The next researcher whose work contributed to the development is Abbe Nollet. In 1749, he made some special vacuum tubes with wires sealed in one end. These tubes were referred to by Nollet's contemporaries as "electrical eggs", and indeed these eggs did hatch something - X rays.
Skip forward about 100 years,
and things really start jumping.
In the 1850s, Heinrich Geissler, a skilled glassblower,
started producing what was probably
the first discharge tube art.
His intricately shaped glass tubes,
filled with a variety of gases,
glowed with a lovely variety of shapes and colours.
Geissler also invented the mercury diffusion pump,
which was needed to produce the good vacuum inside
his tubes.
This sort of tube bears Geissler's name to this day.

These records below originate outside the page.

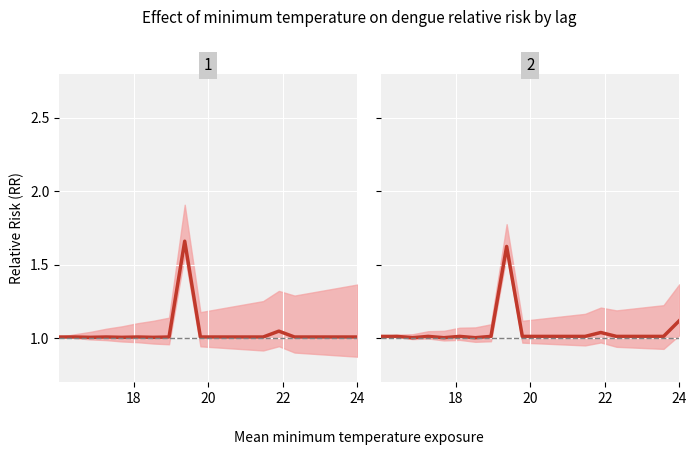

The RR lag 1 series shows 1.4 at 17. True or false?

False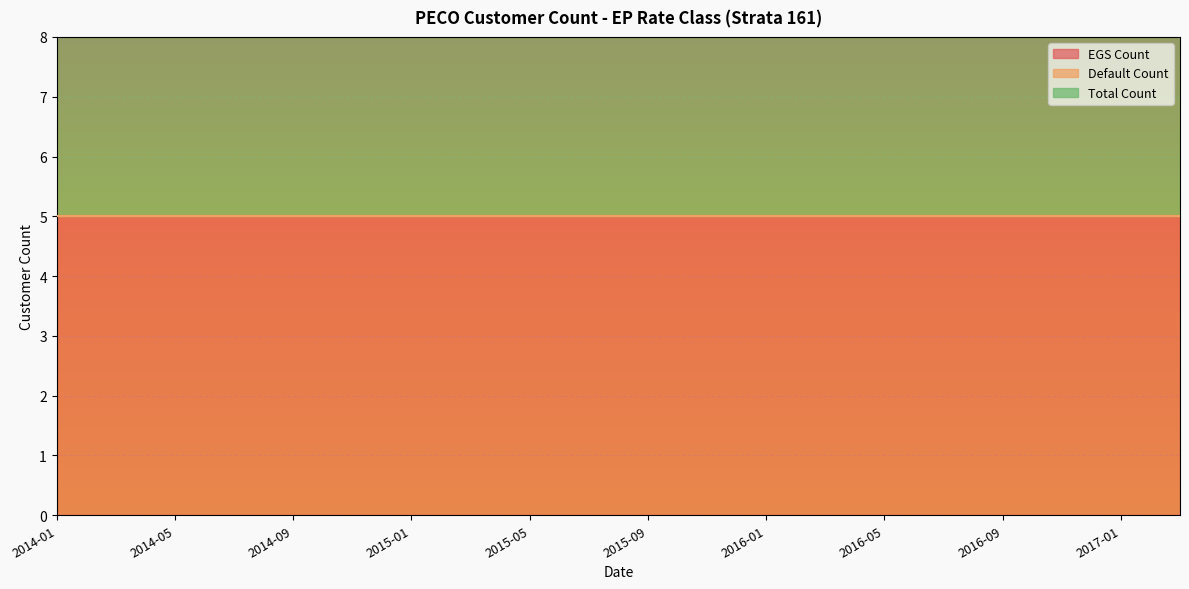

True or false: Total Count has more than 1 points higher than both neighbors.

False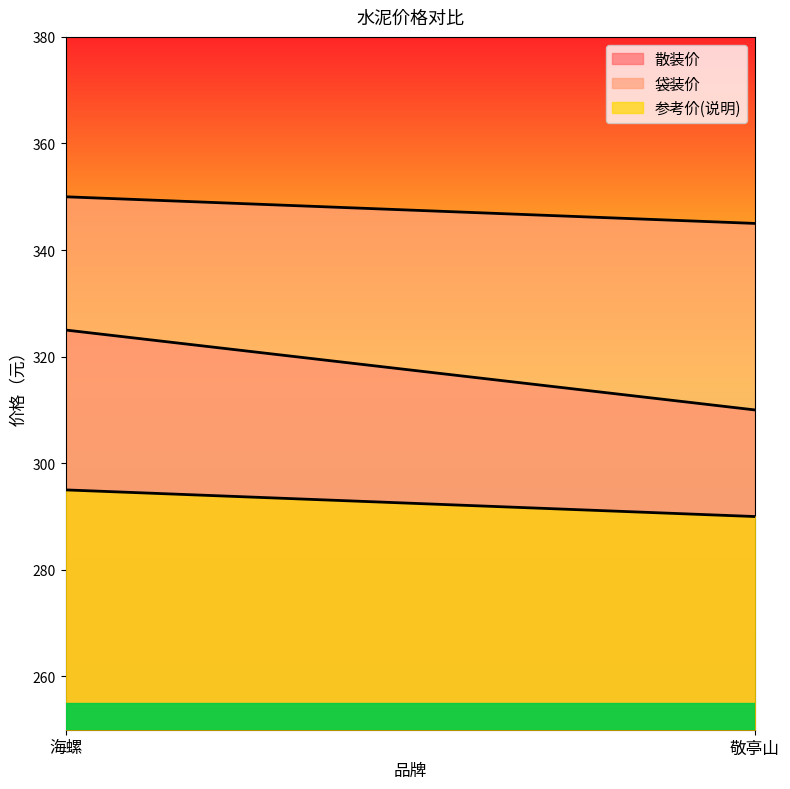

Reading right to left, transcribe all the data shown in this chart.

散装价: 敬亭山=310	海螺=325
袋装价: 敬亭山=345	海螺=350
参考价(说明): 敬亭山=290	海螺=295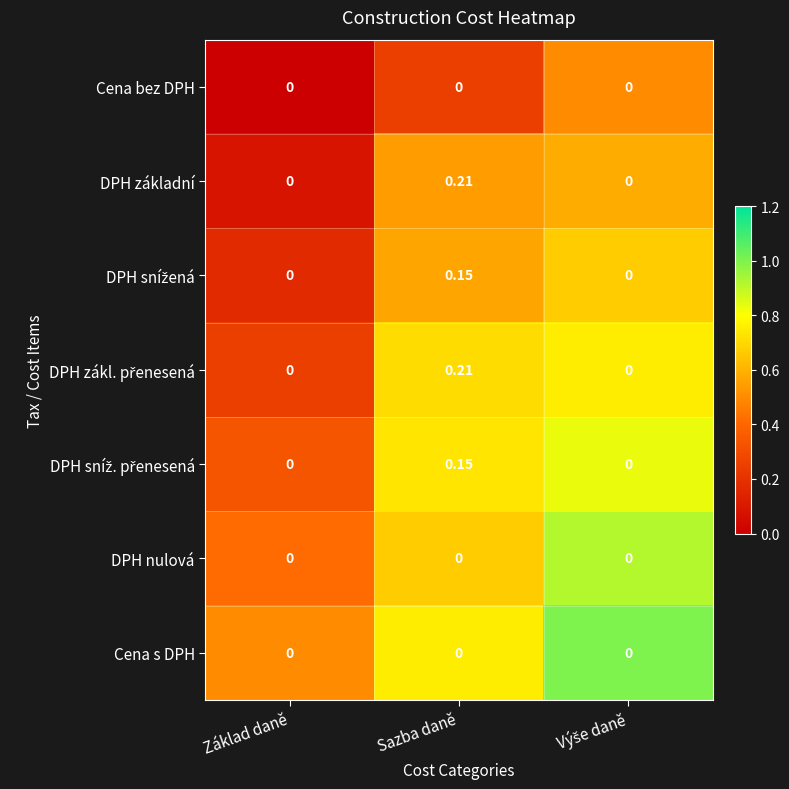

What is the spread (max minus min) of values at Základ daně?

0.0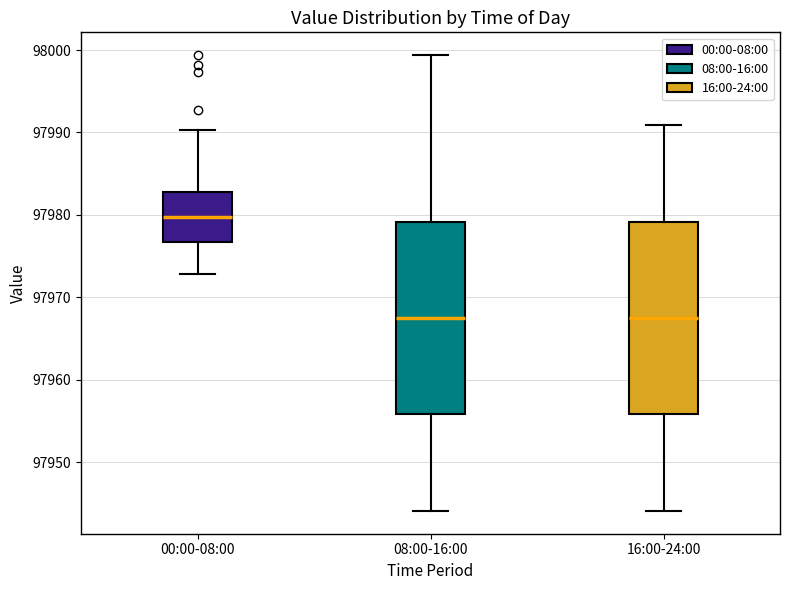

Reading left to right, read every box against the y-axis: the position of its median line, the range the box covers, and the ends of its whiskers. The values are not printed on the chart, so give them approximately, as read against the axis.

00:00-08:00: median 97980, box 97977 to 97983, whiskers 97973 to 97990
08:00-16:00: median 97968, box 97956 to 97979, whiskers 97944 to 97999
16:00-24:00: median 97968, box 97956 to 97979, whiskers 97944 to 97991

Then came Julius Plücker, who studied Geissler's tubes and learned how to concentrate and direct the discharge with magnets and tubing with a varying bore. Again, Plücker's name lives on today, applied to the spectrum tubes fabricated with his techniques.
In 1859, Antoine Henri Becquerel described making tubes containing luminescent materials and rarified air. These tubes probably represent the first examples of fluorescent light production, which is used today for phosphor coated neon tubes.
In 1893, Nicola Tesla produced the first phosphor coating. The sign he made, which read "LIGHT", only worked for a short time, however.
In 1898, Moore filled long tubes with a mixture of carbon dioxide and nitrogen
to produce fairly efficient electric light.
His solution to the problem of the gases being absorbed by chemical reactions
and the electrodes was a simple valve that admitted additional gas when needed.
This image is of the Moore chapel in Madison Square Gardens, lit with Moore tubes.